Investigation of Remaining Saturation from Gas Gravity Drainage Based on Time Lapse X-Ray CT Tomography with Application in Naturally Fractured Reservoirs

Abstract

Naturally fractured reservoirs (NFR) represent an important fraction of oil reserves in the world.In many of the NFR, significant volumes of oil have been or are expected to be recovered from the matrix due to the presence of the gas gravity drainage drive mechanism. Nonetheless, there are some uncertainties to accurately predict oil recovery factors and remaining fluid saturations due to this drive mechanism despite the existence of studies performed in the last three decades.

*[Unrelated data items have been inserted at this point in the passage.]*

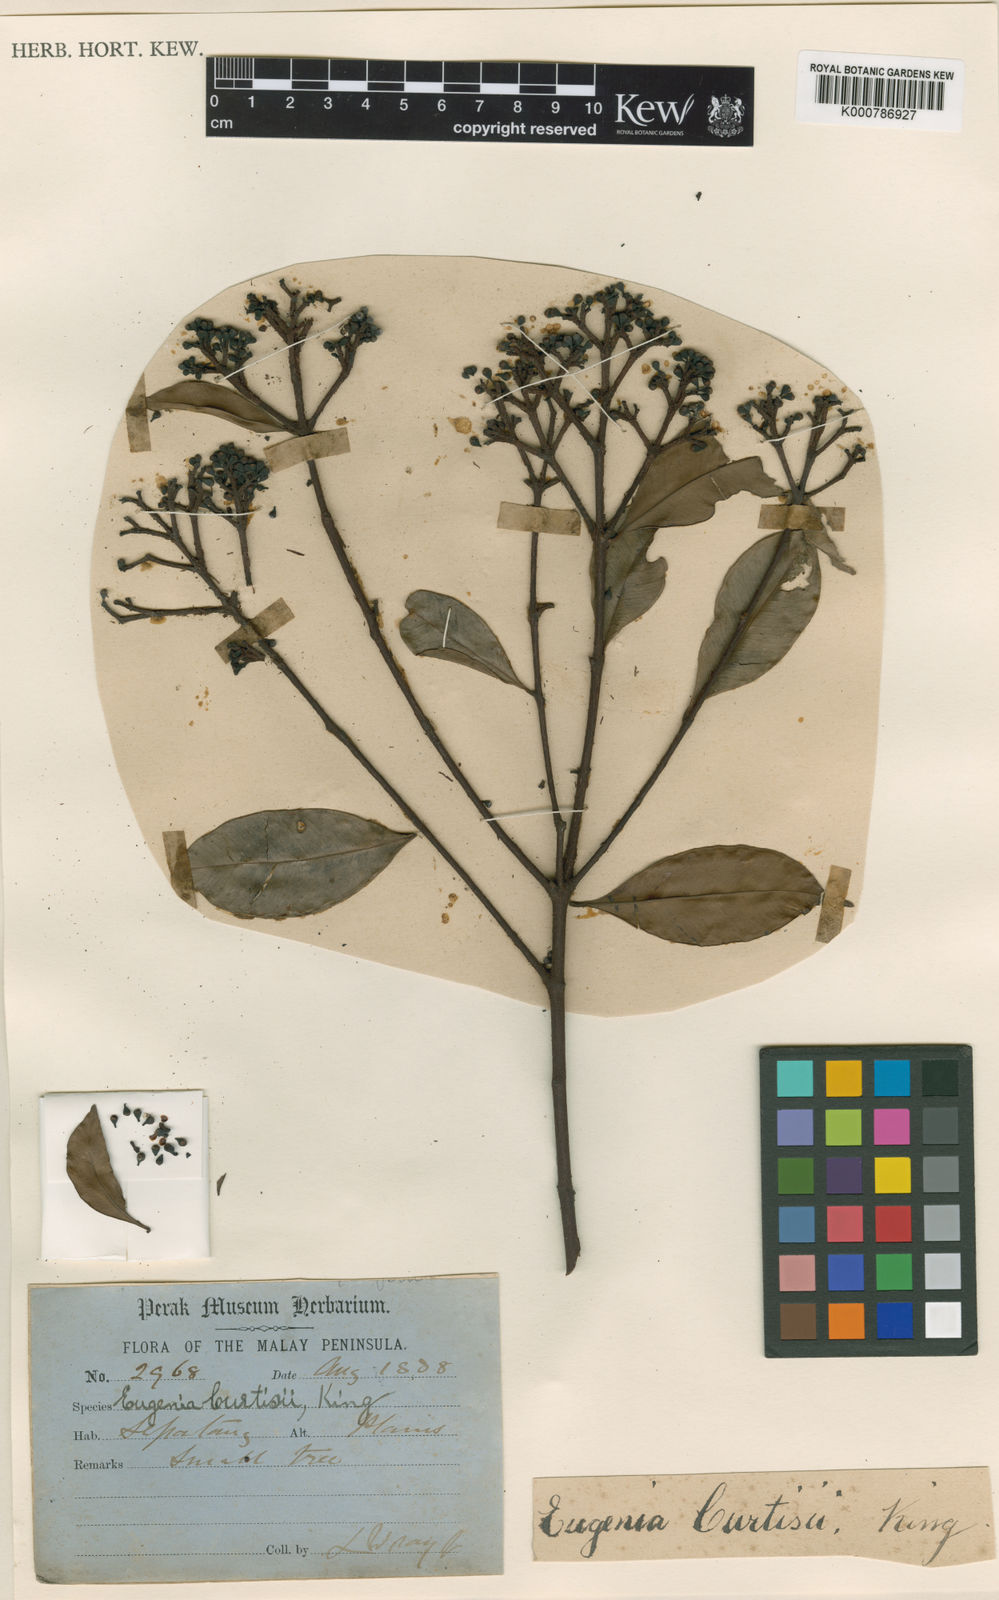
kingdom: Plantae
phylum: Tracheophyta
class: Magnoliopsida
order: Myrtales
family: Myrtaceae
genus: Syzygium
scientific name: Syzygium curtisii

Several mathematical models for gravity drainage in NFR have been developed based on results obtained from laboratory experiments. However, these models have not provided accurate results in field applications. One of the reasons is that the experiments only considered an oil-gas system which in many cases is not a realistic assumption due to the presence of connate water in the reservoirs. Another reason is that, in some cases, heterogeneities, such as vuggy porosity, were ignored in both the experiments and the mathematical models.

Based on these considerations, two long-term experiments that mimicked gas gravity drainage in NFR were performed. The experiments were carried out with the purpose of acquiring data that might be used to improve current mathematical models or to develop new ones. During the experiments, time-lapse X-Ray CT images were acquired at different intervals with the objective of determining the fluids saturation along the core samples due gravity drainage. Additionally, oil produced was measured.

Experiment 1 was performed in an oil-brine-air system. A stack of six Berea sandstone core samples in capillary contact was used. Initially, the stack was saturated with oil at irreducible water saturation.

Experiment 2 was performed in an oil-air system. A one-piece of Edwards limestone core with primary and vuggy porosity core was used. At the initial condition, the core was saturated with oil. Due to the presence of vugs, a novel technique was developed to quantify porosity and oil saturation for the primary porous system and the vuggy porous system.

For both experiments, a good match between the measured oil produced and the remaining oil volume in the matrix estimated from the remaining fluids saturations obtained through the CT X-Ray images was observed. The techniques used in these experiments provide a new, unique and reliable method to study the important phenomenon of gas gravity drainage in NFR.